Give back the whole listing below exactly.

[[ MATERIAL PROVIDED, beginning ]]

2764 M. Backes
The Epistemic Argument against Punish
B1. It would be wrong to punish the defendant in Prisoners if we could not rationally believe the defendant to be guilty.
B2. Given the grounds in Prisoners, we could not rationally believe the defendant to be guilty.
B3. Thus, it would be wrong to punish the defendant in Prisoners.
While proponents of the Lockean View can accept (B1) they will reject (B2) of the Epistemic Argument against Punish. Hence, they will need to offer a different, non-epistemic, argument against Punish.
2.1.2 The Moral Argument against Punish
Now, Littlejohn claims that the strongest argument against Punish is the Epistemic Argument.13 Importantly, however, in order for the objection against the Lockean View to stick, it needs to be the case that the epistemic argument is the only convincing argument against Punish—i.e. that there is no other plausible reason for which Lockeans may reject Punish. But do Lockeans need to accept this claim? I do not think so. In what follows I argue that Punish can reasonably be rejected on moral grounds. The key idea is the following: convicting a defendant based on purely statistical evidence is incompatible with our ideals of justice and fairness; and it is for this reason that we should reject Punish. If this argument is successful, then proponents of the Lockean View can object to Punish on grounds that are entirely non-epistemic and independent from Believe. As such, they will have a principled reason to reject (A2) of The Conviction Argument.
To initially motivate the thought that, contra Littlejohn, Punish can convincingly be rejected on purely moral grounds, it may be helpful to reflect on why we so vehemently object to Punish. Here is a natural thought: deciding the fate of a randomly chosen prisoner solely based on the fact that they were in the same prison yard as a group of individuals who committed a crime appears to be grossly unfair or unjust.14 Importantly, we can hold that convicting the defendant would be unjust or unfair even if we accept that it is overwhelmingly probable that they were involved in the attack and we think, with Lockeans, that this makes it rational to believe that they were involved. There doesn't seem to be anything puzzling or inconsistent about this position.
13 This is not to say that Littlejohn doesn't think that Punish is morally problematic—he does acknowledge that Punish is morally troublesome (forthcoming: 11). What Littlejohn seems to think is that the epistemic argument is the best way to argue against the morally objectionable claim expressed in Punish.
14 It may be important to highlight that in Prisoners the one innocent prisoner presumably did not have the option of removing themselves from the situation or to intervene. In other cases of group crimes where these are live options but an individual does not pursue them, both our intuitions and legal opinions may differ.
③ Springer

[[ MATERIAL PROVIDED, end ]]

YOUR SOLUTION =>
2764 M. Backes
The Epistemic Argument against Punish
B1. It would be wrong to punish the defendant in Prisoners if we could not rationally believe the defendant to be guilty.
B2. Given the grounds in Prisoners, we could not rationally believe the defendant to be guilty.
B3. Thus, it would be wrong to punish the defendant in Prisoners.
While proponents of the Lockean View can accept (B1) they will reject (B2) of the Epistemic Argument against Punish. Hence, they will need to offer a different, non-epistemic, argument against Punish.
2.1.2 The Moral Argument against Punish
Now, Littlejohn claims that the strongest argument against Punish is the Epistemic Argument.13 Importantly, however, in order for the objection against the Lockean View to stick, it needs to be the case that the epistemic argument is the only convincing argument against Punish—i.e. that there is no other plausible reason for which Lockeans may reject Punish. But do Lockeans need to accept this claim? I do not think so. In what follows I argue that Punish can reasonably be rejected on moral grounds. The key idea is the following: convicting a defendant based on purely statistical evidence is incompatible with our ideals of justice and fairness; and it is for this reason that we should reject Punish. If this argument is successful, then proponents of the Lockean View can object to Punish on grounds that are entirely non-epistemic and independent from Believe. As such, they will have a principled reason to reject (A2) of The Conviction Argument.
To initially motivate the thought that, contra Littlejohn, Punish can convincingly be rejected on purely moral grounds, it may be helpful to reflect on why we so vehemently object to Punish. Here is a natural thought: deciding the fate of a randomly chosen prisoner solely based on the fact that they were in the same prison yard as a group of individuals who committed a crime appears to be grossly unfair or unjust.14 Importantly, we can hold that convicting the defendant would be unjust or unfair even if we accept that it is overwhelmingly probable that they were involved in the attack and we think, with Lockeans, that this makes it rational to believe that they were involved. There doesn't seem to be anything puzzling or inconsistent about this position.
13 This is not to say that Littlejohn doesn't think that Punish is morally problematic—he does acknowledge that Punish is morally troublesome (forthcoming: 11). What Littlejohn seems to think is that the epistemic argument is the best way to argue against the morally objectionable claim expressed in Punish.
14 It may be important to highlight that in Prisoners the one innocent prisoner presumably did not have the option of removing themselves from the situation or to intervene. In other cases of group crimes where these are live options but an individual does not pursue them, both our intuitions and legal opinions may differ.
③ Springer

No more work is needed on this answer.